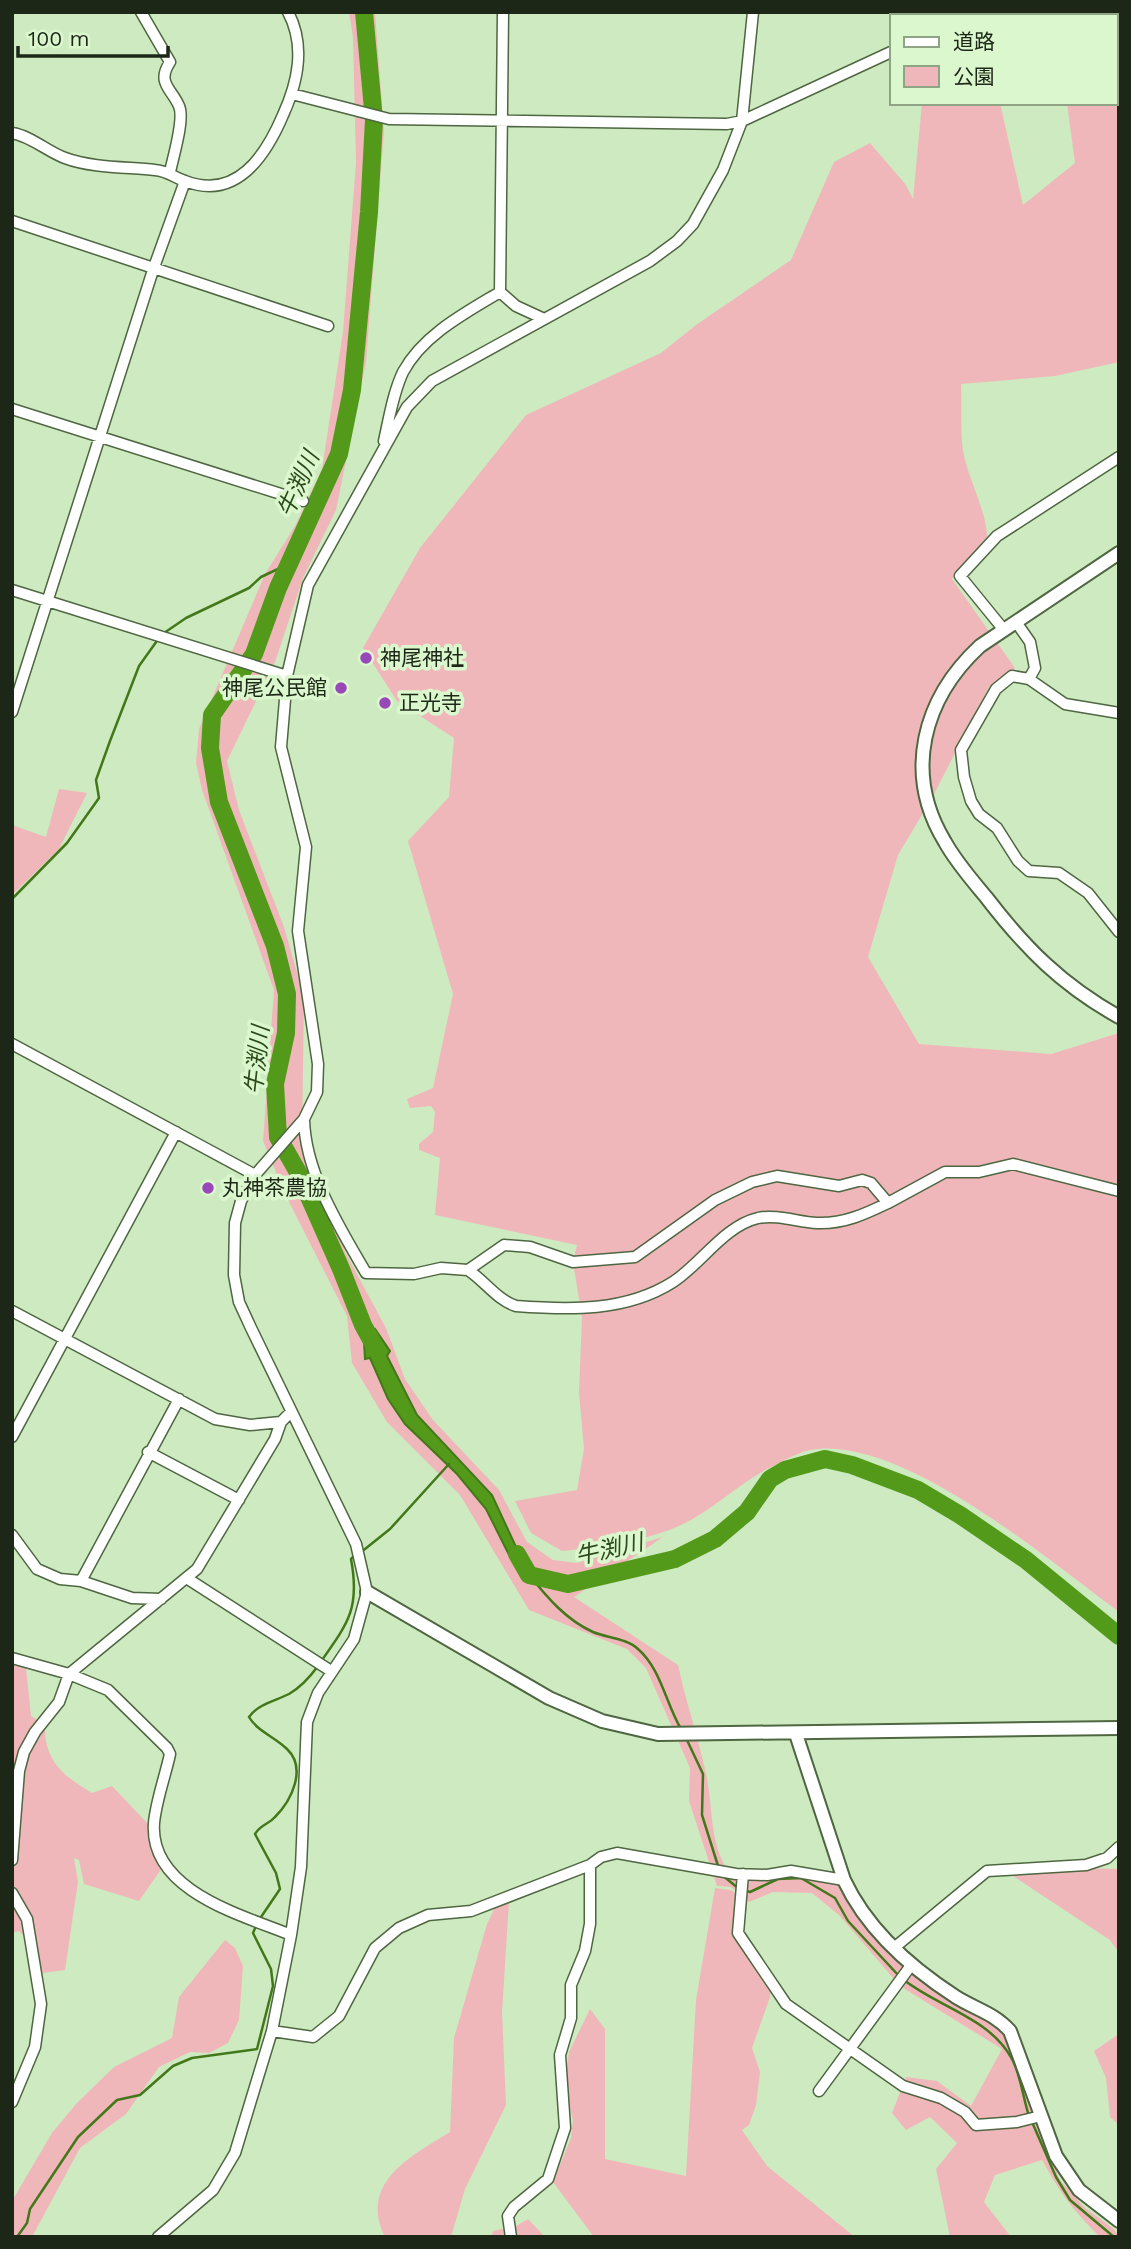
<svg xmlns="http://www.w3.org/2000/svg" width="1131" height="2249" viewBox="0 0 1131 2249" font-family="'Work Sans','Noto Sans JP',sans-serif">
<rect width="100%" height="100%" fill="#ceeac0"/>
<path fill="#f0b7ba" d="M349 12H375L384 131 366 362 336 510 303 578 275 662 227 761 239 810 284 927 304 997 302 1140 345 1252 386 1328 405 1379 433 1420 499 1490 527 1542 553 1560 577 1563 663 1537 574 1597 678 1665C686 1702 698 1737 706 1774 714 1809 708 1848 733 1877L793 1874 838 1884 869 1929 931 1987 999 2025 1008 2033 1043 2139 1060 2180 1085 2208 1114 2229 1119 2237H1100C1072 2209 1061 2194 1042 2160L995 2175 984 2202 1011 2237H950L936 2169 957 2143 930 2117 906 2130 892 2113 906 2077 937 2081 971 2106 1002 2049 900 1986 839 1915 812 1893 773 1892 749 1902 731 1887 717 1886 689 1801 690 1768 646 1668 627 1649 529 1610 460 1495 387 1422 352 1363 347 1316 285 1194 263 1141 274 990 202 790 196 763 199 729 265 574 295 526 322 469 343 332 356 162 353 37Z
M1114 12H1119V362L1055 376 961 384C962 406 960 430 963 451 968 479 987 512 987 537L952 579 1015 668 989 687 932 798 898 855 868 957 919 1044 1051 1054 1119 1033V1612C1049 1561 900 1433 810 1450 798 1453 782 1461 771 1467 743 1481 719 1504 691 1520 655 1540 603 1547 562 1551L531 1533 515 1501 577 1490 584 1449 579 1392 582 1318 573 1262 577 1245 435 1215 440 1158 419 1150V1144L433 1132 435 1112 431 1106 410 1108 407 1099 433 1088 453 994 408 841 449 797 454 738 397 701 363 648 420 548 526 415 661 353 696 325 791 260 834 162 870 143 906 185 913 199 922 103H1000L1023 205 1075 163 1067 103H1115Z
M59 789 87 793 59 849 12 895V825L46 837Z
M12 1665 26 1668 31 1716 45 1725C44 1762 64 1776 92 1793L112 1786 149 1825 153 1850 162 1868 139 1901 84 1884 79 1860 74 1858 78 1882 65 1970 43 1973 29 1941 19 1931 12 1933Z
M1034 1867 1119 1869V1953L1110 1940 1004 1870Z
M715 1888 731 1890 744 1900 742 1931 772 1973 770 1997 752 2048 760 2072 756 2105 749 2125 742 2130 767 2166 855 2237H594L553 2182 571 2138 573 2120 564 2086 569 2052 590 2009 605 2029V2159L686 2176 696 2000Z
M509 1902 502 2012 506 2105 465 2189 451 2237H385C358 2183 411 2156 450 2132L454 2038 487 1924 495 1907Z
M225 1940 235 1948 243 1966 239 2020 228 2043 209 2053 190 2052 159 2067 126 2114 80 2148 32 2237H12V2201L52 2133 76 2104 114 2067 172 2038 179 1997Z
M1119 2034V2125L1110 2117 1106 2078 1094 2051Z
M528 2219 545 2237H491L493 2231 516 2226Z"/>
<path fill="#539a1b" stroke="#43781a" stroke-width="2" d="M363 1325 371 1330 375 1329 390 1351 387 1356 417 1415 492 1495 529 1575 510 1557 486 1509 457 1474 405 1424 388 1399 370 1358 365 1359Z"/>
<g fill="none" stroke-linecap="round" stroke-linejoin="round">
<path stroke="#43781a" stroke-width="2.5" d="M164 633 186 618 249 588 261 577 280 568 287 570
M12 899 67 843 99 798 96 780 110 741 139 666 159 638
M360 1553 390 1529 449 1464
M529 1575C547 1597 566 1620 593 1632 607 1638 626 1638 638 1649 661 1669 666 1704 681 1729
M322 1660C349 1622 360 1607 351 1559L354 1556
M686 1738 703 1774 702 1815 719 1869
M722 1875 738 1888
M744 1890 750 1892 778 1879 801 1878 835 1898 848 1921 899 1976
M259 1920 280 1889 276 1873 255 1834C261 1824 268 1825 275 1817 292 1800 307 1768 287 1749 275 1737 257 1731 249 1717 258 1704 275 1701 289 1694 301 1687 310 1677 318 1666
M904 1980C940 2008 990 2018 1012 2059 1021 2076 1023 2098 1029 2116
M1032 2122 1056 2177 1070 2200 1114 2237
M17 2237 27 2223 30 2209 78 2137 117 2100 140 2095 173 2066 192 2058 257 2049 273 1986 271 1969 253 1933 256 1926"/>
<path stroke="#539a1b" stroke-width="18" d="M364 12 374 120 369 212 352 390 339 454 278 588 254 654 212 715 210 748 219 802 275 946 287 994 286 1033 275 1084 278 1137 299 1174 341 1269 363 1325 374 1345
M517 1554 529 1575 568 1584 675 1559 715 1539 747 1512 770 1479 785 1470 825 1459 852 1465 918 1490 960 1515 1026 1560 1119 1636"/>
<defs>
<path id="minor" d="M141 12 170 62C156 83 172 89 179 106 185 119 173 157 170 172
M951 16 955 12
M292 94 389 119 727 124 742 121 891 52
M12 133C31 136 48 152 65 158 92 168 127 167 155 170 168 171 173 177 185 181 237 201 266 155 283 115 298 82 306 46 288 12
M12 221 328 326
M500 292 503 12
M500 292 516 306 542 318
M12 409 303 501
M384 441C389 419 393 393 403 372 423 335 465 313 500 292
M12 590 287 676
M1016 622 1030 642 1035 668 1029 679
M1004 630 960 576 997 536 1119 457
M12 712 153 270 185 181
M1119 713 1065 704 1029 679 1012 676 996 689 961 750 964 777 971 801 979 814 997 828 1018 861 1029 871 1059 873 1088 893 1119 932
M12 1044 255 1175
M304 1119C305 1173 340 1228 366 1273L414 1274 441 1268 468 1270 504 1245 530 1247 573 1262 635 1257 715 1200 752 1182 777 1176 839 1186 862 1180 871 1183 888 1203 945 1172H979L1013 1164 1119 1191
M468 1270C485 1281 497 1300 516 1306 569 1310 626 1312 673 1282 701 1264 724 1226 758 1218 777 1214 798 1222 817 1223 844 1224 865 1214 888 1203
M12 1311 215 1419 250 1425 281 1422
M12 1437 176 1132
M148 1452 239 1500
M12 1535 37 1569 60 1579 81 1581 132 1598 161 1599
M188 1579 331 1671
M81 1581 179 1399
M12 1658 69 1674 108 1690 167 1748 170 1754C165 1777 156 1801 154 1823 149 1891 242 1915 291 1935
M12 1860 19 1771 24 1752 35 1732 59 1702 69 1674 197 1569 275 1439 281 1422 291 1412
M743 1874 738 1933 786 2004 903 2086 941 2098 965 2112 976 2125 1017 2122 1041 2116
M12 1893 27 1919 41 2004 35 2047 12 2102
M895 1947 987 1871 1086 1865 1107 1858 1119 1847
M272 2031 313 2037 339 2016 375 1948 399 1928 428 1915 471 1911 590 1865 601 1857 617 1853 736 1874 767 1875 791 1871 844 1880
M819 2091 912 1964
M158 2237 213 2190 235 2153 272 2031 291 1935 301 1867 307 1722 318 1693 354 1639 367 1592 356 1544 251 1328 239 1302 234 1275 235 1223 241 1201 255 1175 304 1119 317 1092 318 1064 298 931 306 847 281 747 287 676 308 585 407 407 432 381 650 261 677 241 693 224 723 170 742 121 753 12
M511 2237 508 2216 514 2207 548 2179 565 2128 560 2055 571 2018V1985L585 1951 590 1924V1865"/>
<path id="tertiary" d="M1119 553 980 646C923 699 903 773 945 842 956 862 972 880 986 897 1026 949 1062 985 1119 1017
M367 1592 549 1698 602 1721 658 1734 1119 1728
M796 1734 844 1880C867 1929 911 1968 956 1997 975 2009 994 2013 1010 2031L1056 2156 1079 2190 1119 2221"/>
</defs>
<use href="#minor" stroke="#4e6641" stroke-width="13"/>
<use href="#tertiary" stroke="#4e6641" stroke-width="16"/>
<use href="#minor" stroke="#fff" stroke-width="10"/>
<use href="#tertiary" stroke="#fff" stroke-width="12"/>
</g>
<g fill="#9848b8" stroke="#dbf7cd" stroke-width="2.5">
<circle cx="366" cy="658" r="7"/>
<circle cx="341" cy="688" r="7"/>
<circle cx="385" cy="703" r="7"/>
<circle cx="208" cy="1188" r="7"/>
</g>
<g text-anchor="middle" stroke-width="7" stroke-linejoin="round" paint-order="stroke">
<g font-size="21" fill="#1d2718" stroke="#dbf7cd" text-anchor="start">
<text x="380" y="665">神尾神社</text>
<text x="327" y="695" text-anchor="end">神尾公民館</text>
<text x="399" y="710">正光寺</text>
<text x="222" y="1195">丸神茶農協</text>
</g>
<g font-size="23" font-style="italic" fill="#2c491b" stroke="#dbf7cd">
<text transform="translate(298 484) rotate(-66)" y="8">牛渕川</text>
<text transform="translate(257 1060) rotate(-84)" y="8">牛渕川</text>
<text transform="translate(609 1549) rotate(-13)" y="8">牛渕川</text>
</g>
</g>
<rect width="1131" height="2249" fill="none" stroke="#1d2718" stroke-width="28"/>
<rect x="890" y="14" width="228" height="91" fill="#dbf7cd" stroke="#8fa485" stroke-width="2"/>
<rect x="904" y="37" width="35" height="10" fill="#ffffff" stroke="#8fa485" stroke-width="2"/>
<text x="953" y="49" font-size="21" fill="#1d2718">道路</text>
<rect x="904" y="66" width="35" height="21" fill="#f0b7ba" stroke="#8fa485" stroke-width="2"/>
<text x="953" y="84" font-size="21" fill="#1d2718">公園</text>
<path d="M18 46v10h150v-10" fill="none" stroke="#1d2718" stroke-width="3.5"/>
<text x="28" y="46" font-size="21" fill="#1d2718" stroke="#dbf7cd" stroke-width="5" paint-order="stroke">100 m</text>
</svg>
=-=-=
- _Problem_
Within the entries, find all lines that contain "rotate" and copy each one.

- _Exercise result_
<text transform="translate(298 484) rotate(-66)" y="8">牛渕川</text>
<text transform="translate(257 1060) rotate(-84)" y="8">牛渕川</text>
<text transform="translate(609 1549) rotate(-13)" y="8">牛渕川</text>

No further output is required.